PASSAGE PROVIDED:
########
-Caveat Lector-

Forwarded from the SpyKing list...
Not exactly hot off the press, but still relevant.  Sorry if it's a rerun.  I
don't get out much these days.
- Lyn
-----------

Dr. Steven Aftergood, the intelligence expert member of FAS
(Federation of Amer. Scientists) who gave CNN that recent
interview claiming that the US government's secrecy policies are
causing mass insanity, is featured in the below Wash. Post
article (he sure is getting around lately, huh?).
He says he's AMAZED that the American people are not seemingly
concerned about ECHELON, and says it must be that WE BELIEVE
domestic law precludes NSA from using ECHELON domestically.
Well, READ THE BELOW WASH POST ARTICLE!

The illegal opening and interception of U.S. citizen's mail and
electronic correspondence IS prohibited domestically, HOWEVER,
they get around these proscriptions by multi-lateral agreements
with the intelligence agencies of other countries.

It amounts to "we'll spy on your people and give you the take if
you return the favor." So, Britain's GCHQ may intercept your
phone call instead of NSA, and everything will be "legal," but
your privacy is still violated nonetheless.

NSA ADMITS TO SPYING ON PRINCESS DIANA
By Vernon Loeb
Washington Post Staff Writer

Saturday, December 12, 1998; Page A13
The National Security Agency has disclosed that U.S. intelligence
is holding 1,056 pages of classified information about the late
Princess Diana, inspiring a flurry of sensational headlines this
week across London's tabloids.

"America's spy chiefs admitted last night they snooped on
Princess Diana for years -- and learned some of her most intimate
love secrets," The Mirror reported on Thursday. The Daily Record
claimed that the NSA intercepts "have gone on right until she
died in the Paris car crash with Dodi Fayed."

The truth, while intriguing, is unlikely to be so lurid. The
source of the Fleet Street speculation was a simple, two-page NSA
denial of a Freedom of Information Act request. In the denial,
released last month, the super-secret U.S. spy agency admitted
possessing a Diana file.
########
MATERIAL SHOWN:
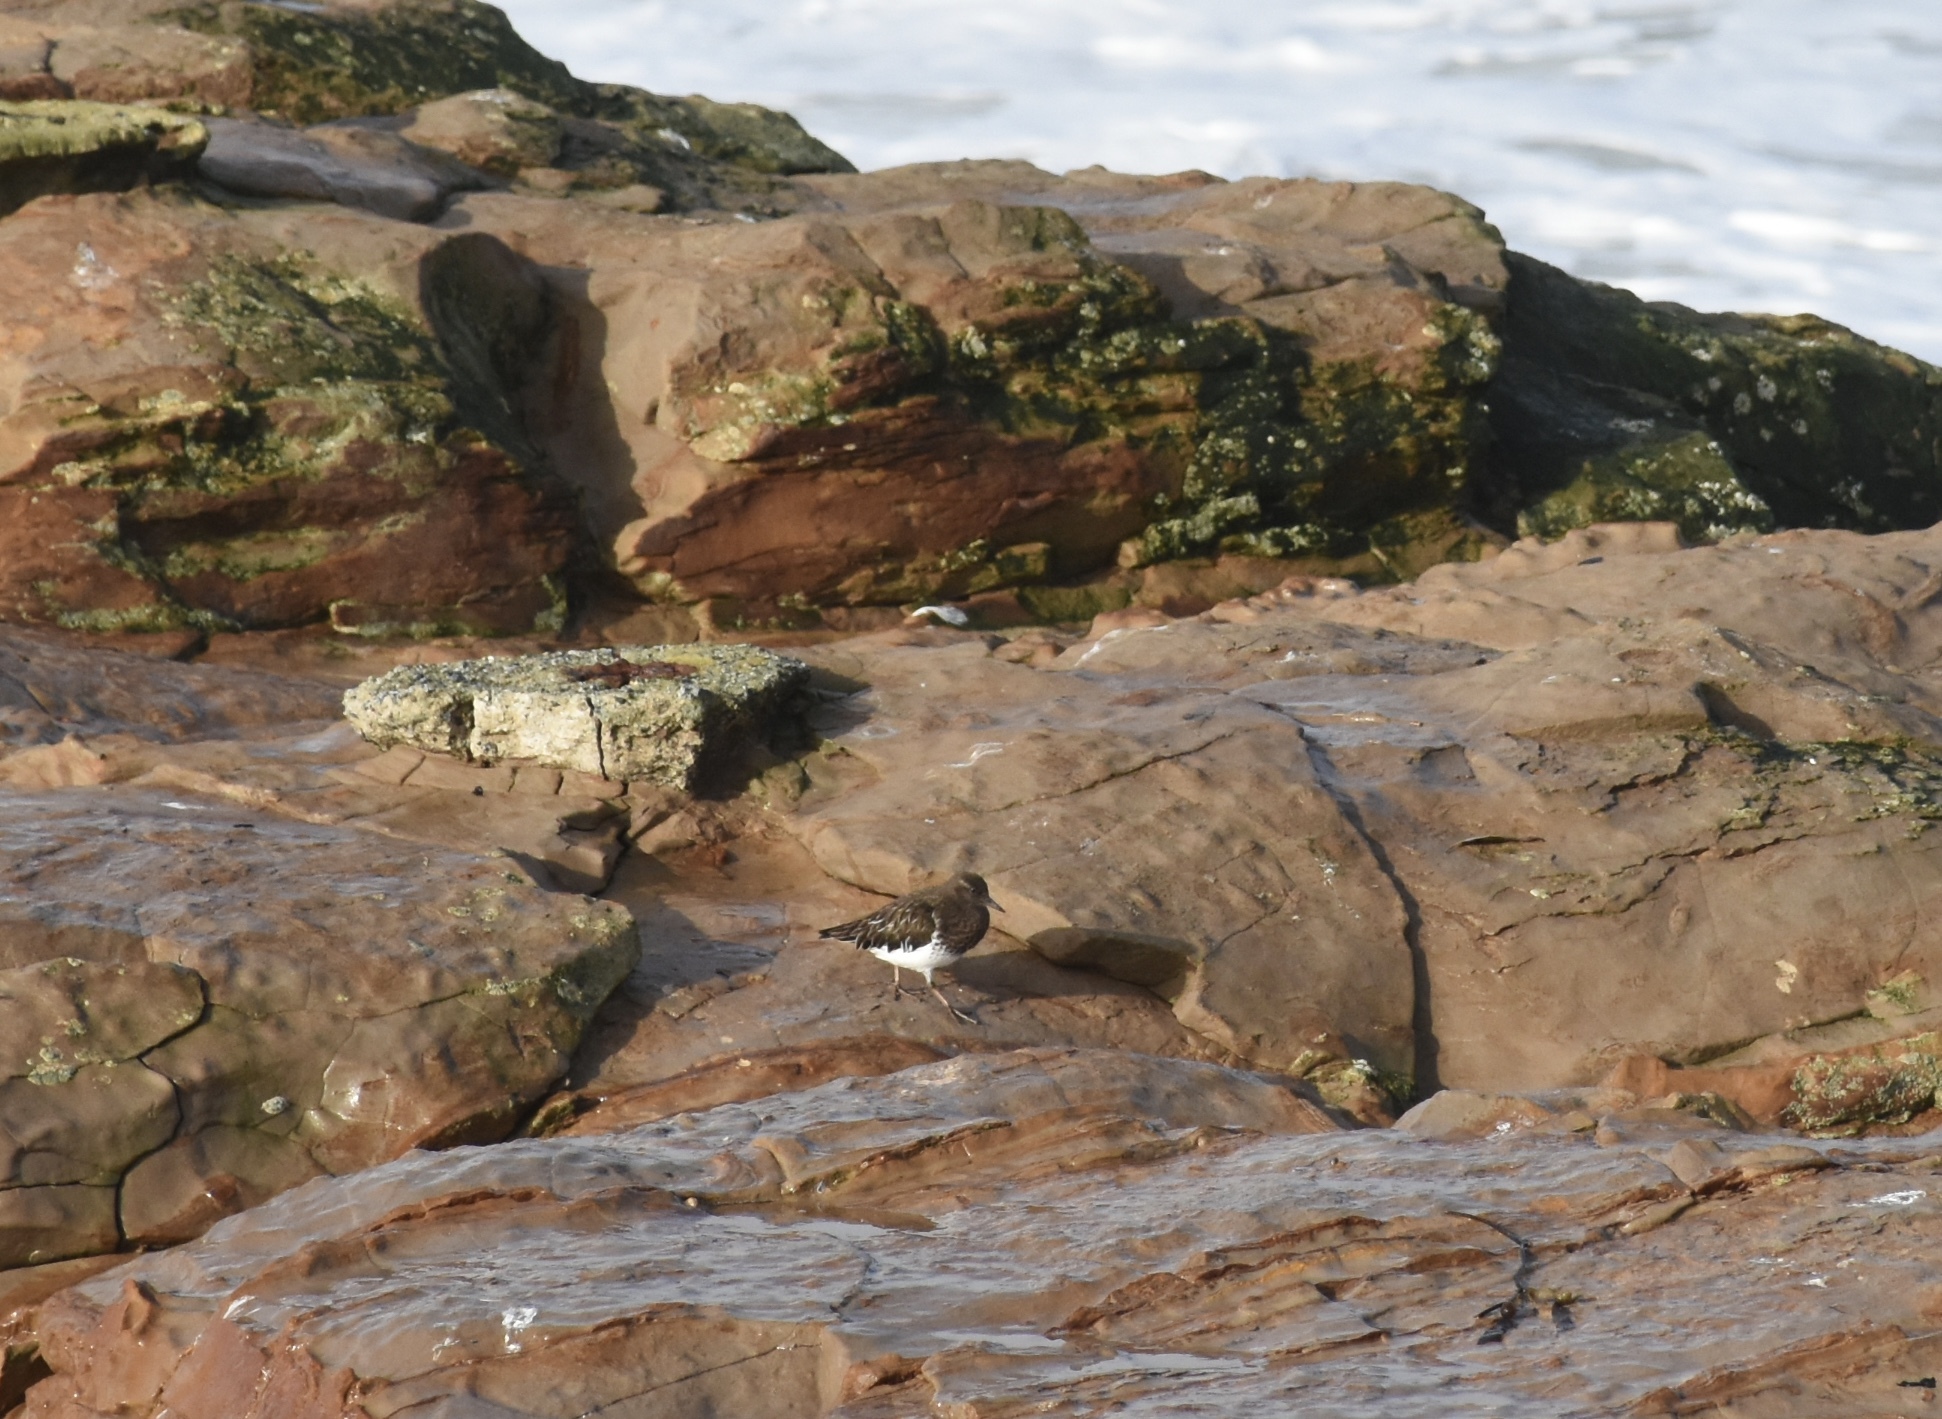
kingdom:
########
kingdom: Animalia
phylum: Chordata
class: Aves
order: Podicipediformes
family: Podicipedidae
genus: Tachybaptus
########
REQUIRED WORK: Copy out the forwarded post about the NSA's file on Princess Diana in full, word for word.

TASK OUTPUT:
-Caveat Lector-

Forwarded from the SpyKing list...
Not exactly hot off the press, but still relevant.  Sorry if it's a rerun.  I
don't get out much these days.
- Lyn
-----------

Dr. Steven Aftergood, the intelligence expert member of FAS
(Federation of Amer. Scientists) who gave CNN that recent
interview claiming that the US government's secrecy policies are
causing mass insanity, is featured in the below Wash. Post
article (he sure is getting around lately, huh?).
He says he's AMAZED that the American people are not seemingly
concerned about ECHELON, and says it must be that WE BELIEVE
domestic law precludes NSA from using ECHELON domestically.
Well, READ THE BELOW WASH POST ARTICLE!

The illegal opening and interception of U.S. citizen's mail and
electronic correspondence IS prohibited domestically, HOWEVER,
they get around these proscriptions by multi-lateral agreements
with the intelligence agencies of other countries.

It amounts to "we'll spy on your people and give you the take if
you return the favor." So, Britain's GCHQ may intercept your
phone call instead of NSA, and everything will be "legal," but
your privacy is still violated nonetheless.

NSA ADMITS TO SPYING ON PRINCESS DIANA
By Vernon Loeb
Washington Post Staff Writer

Saturday, December 12, 1998; Page A13
The National Security Agency has disclosed that U.S. intelligence
is holding 1,056 pages of classified information about the late
Princess Diana, inspiring a flurry of sensational headlines this
week across London's tabloids.

"America's spy chiefs admitted last night they snooped on
Princess Diana for years -- and learned some of her most intimate
love secrets," The Mirror reported on Thursday. The Daily Record
claimed that the NSA intercepts "have gone on right until she
died in the Paris car crash with Dodi Fayed."

The truth, while intriguing, is unlikely to be so lurid. The
source of the Fleet Street speculation was a simple, two-page NSA
denial of a Freedom of Information Act request. In the denial,
released last month, the super-secret U.S. spy agency admitted
possessing a Diana file.